To quote from the man page:
With no file selections, ack-grep only searches files of types that it recognizes. If you have a file called foo.wango, and ack-grep doesn't know what a .wango file is, ack-grep won't search it.
(Note that I'm using Ubuntu where the binary is called ack-grep due to a naming conflict)
ack --help-types will show a list of types your ack installation supports.
If you are ever confused about what files ack will be searching, simply add the -f option. It will list all the files that it finds to be searchable.
ack --man states:
If you want ack to search every file,
even ones that it always ignores like
coredumps and backup files, use the
"−u" switch.
and
Why does ack ignore unknown files by
default? ack is designed by a
programmer, for programmers, for
searching large trees of code. Most
codebases have a lot files in them
which aren’t source files (like
compiled object files, source control
metadata, etc), and grep wastes a lot
of time searching through all of those
as well and returning matches from
those files.
That’s why ack’s behavior of not
searching things it doesn’t recognize
is one of its greatest strengths: the
speed you get from only searching the
things that you want to be looking at.
EDIT: Also if you look at the source code, bak files are ignored.
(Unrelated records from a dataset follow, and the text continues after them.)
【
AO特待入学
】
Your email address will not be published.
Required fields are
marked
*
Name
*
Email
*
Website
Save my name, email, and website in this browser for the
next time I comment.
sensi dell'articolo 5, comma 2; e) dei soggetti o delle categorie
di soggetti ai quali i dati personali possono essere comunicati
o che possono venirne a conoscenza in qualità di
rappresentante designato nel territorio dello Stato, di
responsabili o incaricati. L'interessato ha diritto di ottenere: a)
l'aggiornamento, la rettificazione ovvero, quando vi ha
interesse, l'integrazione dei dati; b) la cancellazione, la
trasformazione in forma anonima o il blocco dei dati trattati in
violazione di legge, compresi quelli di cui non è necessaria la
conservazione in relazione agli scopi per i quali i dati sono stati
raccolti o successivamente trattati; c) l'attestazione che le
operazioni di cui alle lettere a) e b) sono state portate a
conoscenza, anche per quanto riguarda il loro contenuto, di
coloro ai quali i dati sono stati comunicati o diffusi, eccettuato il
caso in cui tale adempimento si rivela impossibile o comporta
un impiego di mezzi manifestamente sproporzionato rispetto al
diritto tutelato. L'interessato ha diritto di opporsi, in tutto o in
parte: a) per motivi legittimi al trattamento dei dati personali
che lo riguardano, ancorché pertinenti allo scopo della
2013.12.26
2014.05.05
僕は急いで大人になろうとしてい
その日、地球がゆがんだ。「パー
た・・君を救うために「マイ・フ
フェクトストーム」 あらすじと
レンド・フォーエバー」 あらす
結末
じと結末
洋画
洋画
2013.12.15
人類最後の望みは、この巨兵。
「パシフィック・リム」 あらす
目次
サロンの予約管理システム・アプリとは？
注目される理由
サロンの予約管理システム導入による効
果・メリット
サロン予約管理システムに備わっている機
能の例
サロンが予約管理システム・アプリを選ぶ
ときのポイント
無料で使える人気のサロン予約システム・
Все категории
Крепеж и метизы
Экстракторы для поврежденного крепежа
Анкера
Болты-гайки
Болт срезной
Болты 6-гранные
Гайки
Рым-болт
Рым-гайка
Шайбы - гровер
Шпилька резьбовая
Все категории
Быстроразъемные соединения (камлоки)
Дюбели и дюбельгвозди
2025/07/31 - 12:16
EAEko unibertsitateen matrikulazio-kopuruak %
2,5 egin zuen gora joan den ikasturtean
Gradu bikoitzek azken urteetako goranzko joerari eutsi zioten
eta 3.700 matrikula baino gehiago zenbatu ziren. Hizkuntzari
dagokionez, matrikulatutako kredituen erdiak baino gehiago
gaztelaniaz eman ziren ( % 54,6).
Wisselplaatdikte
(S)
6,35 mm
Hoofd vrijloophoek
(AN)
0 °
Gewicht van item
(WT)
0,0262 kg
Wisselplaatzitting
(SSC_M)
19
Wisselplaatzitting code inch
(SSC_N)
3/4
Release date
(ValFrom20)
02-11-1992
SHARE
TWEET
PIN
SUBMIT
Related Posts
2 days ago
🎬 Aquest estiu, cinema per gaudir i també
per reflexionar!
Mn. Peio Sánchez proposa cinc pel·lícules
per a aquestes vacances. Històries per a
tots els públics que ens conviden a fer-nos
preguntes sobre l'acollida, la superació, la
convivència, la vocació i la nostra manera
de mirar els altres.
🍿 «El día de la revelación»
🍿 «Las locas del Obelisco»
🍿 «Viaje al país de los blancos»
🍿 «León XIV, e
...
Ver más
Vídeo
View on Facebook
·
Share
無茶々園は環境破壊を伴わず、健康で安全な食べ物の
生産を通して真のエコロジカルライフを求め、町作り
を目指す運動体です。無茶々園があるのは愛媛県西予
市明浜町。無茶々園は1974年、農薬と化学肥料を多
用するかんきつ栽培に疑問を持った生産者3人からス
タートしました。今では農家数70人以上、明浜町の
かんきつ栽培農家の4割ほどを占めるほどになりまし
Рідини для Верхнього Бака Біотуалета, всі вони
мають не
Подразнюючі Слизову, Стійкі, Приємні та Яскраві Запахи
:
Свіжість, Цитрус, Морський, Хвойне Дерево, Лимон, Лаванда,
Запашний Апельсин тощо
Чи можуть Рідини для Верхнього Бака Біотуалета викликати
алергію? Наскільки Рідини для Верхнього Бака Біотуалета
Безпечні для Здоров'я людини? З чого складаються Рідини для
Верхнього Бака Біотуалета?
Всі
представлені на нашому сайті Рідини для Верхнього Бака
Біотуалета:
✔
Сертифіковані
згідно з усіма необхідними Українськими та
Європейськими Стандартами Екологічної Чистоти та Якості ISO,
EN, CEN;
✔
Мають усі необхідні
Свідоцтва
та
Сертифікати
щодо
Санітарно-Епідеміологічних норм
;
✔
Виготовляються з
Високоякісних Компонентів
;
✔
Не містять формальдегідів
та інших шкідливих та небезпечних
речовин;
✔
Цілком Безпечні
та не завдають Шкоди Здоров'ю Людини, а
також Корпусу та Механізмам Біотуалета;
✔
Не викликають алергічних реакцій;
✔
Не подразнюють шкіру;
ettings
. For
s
Instead of wrestling with ack, you could just use plain old grep, from 1973. Because it uses explicitly blacklisted files, instead of whitelisted filetypes, it never omits correct results, ever. Given a couple of lines of config (which I created in my home directory 'dotfiles' repo back in the 1990s), grep actually matches or surpasses many of ack's claimed advantages - in particular, speed: When searching the same set of files, grep is faster than ack.
The grep config that makes me happy looks like this, in my .bashrc:
# Custom 'grep' behaviour
# Search recursively
# Ignore binary files
# Output in pretty colors
# Exclude a bunch of files and directories by name
# (this both prevents false positives, and speeds it up)
function grp {
grep -rI --color --exclude-dir=node_modules --exclude-dir=\.bzr --exclude-dir=\.git --exclude-dir=\.hg --exclude-dir=\.svn --exclude-dir=build --exclude-dir=dist --exclude-dir=.tox --exclude=tags "$#"
}
function grpy {
grp --include=*.py "$#"
}
The exact list of files and directories to ignore will probably differ for you: I'm mostly a Python dev and these settings work for me.
It's also easy to add sub-customisations, as I show for my 'grpy', that I use to grep Python source.
Defining bash functions like this is preferable to setting GREP_OPTIONS, which will cause ALL executions of grep from your login shell to behave differently, including those invoked by programs you have run. Those programs will probably barf on the unexpectedly different behaviour of grep.
My new functions, 'grp' and 'grpy', deliberately don't shadow 'grep', so that I can still use the original behaviour any time I need that.